A
Great Album to Listen To While
Making a Web Site Late at Night:
THE
MAGNETIC FIELDS
The Charm of the Highway Strip
(Merge)
The challenge of confining oneself to choose a single album that is the "best"
from one's collection is an insane project. For most of us, mood swings, relationships,
friends, life events, and other myriad factors combine to render to our tastes
what the "best" is -- the "best" must be contextualized
within a specific moment in one's life, the "best" album like Polaroid
shot of how one musically sees oneself in a given moment. But the common bond
between factors like mood swings, life events, etc. is the necessity for change,
dynamism, and growth. This is why, with much hair-pulling angst, I'd have
to say that the best album I am plugging into my ears these days is The Charm
of the Highway Strip by Stephin Merritt's band the Magnetic Fields.
There is nothing like the memory of a roadtrip (which can often be more palatable
than the real thing since memory can mysteriously revise itself as it peers
backwards), the essence of which Merritt captures on this The Charm of the
Highway Strip. The album is reminiscent of driving all night, stopping by
7-11 for a large Mountain Dew, and later taking a piss behind a barn beneath
a sparkling canopy of stars in the middle of nowhere.

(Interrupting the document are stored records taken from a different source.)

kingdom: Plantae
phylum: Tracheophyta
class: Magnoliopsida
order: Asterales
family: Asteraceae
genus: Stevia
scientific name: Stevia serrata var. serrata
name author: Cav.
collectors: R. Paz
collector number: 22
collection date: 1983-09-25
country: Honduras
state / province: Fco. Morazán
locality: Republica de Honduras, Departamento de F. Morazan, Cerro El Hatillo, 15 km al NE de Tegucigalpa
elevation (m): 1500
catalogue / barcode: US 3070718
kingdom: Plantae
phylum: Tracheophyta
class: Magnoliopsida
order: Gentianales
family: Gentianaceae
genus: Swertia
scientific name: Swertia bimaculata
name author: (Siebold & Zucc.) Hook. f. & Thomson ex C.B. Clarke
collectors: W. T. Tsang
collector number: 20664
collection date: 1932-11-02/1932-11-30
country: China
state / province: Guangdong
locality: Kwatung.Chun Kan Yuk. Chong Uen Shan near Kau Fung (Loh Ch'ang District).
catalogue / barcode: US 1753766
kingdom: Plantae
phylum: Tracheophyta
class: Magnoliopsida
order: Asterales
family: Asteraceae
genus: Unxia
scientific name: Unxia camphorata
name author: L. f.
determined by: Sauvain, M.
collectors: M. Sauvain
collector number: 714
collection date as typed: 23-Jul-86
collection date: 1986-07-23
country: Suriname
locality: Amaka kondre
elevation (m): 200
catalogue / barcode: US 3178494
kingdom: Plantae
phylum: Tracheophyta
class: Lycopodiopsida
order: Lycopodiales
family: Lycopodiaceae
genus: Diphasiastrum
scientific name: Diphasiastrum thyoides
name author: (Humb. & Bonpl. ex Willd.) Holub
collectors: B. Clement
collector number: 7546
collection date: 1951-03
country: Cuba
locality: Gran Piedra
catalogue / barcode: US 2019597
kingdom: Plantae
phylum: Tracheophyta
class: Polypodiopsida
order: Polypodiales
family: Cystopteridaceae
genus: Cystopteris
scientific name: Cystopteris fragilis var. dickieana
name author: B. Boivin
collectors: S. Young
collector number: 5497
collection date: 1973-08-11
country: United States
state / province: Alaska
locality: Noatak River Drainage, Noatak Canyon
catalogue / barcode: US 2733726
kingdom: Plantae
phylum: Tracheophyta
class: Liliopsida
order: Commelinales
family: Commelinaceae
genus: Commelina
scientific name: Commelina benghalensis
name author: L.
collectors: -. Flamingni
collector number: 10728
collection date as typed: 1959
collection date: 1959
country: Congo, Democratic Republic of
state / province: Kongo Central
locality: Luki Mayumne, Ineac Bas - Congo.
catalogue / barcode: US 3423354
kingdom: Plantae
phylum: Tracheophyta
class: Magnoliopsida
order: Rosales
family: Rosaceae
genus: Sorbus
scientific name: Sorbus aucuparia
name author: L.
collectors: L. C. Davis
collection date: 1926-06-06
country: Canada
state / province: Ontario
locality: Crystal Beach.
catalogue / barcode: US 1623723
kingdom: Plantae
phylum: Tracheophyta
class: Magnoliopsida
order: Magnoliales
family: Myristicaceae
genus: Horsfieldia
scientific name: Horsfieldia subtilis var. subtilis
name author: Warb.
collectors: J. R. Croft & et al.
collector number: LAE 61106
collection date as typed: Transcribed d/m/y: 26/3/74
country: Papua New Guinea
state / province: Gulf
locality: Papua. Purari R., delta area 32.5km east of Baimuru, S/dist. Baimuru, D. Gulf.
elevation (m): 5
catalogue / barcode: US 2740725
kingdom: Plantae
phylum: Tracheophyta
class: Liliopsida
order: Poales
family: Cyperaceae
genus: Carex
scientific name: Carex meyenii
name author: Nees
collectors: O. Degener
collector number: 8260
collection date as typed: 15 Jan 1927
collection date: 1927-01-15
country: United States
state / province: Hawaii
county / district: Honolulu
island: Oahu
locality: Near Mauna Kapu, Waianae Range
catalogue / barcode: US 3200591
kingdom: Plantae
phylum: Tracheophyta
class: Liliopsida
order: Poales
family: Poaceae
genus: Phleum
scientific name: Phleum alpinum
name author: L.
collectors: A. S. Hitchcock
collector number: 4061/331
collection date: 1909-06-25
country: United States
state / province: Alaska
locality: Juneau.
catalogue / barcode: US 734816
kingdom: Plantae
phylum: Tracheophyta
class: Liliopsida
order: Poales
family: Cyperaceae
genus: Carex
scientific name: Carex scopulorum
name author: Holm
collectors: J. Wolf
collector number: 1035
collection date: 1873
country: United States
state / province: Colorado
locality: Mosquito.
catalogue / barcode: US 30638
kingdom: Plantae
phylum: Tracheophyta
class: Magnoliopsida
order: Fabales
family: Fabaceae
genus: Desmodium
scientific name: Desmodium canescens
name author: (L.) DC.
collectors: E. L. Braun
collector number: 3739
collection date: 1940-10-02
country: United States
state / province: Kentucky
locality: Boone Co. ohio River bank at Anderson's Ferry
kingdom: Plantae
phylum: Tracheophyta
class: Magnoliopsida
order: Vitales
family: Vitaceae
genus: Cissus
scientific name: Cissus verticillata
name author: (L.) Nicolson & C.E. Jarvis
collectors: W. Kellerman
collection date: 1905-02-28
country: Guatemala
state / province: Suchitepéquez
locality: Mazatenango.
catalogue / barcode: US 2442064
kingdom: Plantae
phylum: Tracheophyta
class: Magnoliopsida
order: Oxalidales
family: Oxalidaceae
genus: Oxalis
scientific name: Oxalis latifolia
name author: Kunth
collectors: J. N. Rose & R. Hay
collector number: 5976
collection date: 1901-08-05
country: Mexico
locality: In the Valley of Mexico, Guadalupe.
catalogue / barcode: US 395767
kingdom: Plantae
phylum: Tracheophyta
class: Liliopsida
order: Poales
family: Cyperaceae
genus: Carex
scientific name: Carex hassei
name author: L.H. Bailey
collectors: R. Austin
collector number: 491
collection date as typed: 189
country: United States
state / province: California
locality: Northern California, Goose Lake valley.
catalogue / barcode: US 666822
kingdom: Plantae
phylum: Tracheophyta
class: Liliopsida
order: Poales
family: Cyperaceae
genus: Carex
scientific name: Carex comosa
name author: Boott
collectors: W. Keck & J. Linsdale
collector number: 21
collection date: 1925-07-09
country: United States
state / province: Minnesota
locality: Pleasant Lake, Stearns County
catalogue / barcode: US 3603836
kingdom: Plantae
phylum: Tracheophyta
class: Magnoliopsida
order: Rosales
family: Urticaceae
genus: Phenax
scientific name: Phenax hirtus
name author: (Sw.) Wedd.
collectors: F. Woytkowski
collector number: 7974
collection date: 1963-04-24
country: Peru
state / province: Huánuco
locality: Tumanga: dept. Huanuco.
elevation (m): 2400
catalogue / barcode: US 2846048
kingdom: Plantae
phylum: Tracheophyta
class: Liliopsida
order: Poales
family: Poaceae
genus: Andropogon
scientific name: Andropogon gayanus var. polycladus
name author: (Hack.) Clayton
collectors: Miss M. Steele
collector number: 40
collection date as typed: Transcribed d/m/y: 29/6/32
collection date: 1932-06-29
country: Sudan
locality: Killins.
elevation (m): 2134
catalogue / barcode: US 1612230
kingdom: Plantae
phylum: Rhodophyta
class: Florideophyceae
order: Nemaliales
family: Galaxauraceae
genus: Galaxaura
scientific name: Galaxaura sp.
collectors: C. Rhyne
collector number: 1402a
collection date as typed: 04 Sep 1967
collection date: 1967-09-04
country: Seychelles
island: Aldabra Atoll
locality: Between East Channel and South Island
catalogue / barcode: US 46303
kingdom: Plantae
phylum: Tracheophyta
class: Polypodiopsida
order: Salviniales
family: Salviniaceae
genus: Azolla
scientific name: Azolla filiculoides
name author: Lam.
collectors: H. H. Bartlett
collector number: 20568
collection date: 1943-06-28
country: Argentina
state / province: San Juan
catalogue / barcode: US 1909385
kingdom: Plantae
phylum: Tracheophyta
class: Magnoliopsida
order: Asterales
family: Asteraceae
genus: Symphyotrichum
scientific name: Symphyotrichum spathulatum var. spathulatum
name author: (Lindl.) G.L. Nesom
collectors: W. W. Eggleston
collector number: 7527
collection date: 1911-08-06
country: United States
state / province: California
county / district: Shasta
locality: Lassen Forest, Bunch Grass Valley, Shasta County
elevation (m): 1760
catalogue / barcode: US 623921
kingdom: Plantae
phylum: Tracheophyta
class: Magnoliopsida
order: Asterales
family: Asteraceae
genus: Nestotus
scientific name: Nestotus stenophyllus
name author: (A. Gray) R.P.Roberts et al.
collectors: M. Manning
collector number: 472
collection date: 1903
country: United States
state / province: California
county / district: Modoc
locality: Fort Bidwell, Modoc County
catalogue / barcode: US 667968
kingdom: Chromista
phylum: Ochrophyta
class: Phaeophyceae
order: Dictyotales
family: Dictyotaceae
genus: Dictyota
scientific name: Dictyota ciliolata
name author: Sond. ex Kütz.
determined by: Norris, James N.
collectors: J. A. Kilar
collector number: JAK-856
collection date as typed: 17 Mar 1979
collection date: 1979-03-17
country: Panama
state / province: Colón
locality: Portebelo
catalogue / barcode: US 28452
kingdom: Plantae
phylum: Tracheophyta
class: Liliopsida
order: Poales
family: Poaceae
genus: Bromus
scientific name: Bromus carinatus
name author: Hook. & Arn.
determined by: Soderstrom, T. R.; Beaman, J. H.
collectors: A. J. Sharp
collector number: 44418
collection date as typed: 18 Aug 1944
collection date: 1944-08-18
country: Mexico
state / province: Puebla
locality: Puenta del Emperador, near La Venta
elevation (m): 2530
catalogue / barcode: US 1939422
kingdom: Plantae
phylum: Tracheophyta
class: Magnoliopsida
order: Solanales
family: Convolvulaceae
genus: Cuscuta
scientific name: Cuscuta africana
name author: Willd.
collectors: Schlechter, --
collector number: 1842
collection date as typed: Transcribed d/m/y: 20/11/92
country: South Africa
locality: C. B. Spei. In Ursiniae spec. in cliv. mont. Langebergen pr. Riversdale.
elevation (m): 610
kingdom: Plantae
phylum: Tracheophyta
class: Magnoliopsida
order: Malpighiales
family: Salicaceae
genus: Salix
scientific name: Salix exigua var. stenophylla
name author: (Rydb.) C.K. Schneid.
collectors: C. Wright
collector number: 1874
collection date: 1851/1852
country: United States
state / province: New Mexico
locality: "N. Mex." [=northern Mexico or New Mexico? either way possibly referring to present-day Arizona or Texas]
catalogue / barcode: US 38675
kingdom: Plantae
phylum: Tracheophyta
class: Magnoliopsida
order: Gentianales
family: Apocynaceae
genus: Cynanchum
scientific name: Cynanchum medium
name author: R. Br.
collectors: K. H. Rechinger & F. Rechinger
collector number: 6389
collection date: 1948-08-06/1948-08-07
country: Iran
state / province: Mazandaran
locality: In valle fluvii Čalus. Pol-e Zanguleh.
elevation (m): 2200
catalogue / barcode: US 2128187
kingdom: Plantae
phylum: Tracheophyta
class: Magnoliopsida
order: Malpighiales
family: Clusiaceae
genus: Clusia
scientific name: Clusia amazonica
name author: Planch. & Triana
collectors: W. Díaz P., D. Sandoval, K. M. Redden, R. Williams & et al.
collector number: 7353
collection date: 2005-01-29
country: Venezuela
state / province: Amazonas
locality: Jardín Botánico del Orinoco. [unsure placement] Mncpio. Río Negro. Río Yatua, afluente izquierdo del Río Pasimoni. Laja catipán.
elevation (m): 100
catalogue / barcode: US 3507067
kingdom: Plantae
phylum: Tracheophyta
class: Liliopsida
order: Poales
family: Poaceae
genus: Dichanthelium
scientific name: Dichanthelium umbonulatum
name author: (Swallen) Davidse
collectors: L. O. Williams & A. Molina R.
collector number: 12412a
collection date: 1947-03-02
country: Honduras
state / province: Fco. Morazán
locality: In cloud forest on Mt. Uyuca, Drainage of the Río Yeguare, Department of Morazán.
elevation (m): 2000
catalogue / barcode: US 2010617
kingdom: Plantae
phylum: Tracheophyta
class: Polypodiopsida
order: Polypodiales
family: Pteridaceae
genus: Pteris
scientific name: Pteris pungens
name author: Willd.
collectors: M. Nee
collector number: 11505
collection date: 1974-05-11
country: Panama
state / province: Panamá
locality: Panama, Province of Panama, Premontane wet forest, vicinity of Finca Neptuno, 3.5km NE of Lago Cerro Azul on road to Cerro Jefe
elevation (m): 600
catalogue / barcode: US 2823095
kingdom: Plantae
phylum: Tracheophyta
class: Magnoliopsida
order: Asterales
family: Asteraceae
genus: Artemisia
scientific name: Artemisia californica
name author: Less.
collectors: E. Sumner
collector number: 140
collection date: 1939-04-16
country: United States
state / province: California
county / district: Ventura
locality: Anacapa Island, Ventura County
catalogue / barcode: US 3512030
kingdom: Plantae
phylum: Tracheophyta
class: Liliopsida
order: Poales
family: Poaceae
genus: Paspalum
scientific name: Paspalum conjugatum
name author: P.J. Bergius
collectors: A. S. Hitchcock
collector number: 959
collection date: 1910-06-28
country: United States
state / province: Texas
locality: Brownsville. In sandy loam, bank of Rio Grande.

This is a brilliant
album to hear while on the road, and indulges those of us who love to drive
in an ethereal experience of lush sounds tailored to invoke nostalgia. But
it is not just the nostalgic overtones, romanticism of the road, or Kerouacian
sensibility that makes this album so great. It features an eclectic collage
of sounds that are refreshing and daring as they emanate a Twilight Zone feel.
"After all those days / On godforsaken highways / The roads don't love
you and they still won't pretend to" croons Merritt on "Long Vermont
Road". A gem on the album, the lyrics sweep listeners from the Mesa Verde
located in a passenger's eyes to the urban sprawl of Kansas City straddling
the Missouri/Kansas state line. The melancholic yet beautiful realization
that the road can be a heartlessly fleeting landscape is also echoed on "When
the Open Road is Closing In", which describes the dizzying effect of
"time -- measured in dotted, yellow lines" converging on the asphalt
ahead. "Born on a Train" recalls of the early sixties sounds and
percussion used by the Ronettes ("Be My Baby") and the Crystals
("Then He Kissed Me"), and erupts into a grandiose explosion of
musical movements that seem to travel in different directions.
These songs allow one to sense the homage Merritt pays to music veteran Phil
Spector, who produced work by a number of hallowed sixties musical acts. Contrasted
against songs that overtly reverberate sixties percussion styles are numbers
like "Two Characters in Search of a Country Song", which combines
the hysterical playfulness of Ween with the gentle yet powerful lyrics and
vocals of Peter Murphy. Also a twangy little cowboy jingle, "Fear of
Trains" gives one the feeling that President Bush's favorite rodeo venue
is down the block (albeit that his is not something poised to make listeners
nostalgic). Other highlights include "Sunset City", "Crowd
of Drifters", and "Lonely Highway", which opens the record
with the lyrics: "I am never going back to Jackson".
Since music aficionados excavate and apprehend different memories at different
moments for varying reasons, some of us will definitely bond with the lovely
elegance that makes The Charm of the Highway Strip such an amazing and original
album. But whether one listens to the album to self-induce nostalgia or simply
to sample the brilliant instrumentation of Stephin Merritt (whose other bands
include the 6ths, the Gothic Archies, and Future Bible Heroes), there is no
doubt that the sounds and themes the album offers will leave listeners feeling
pleasantly refreshed. After all, isn't that what taking a piss on the side
of the road under the stars is usually like?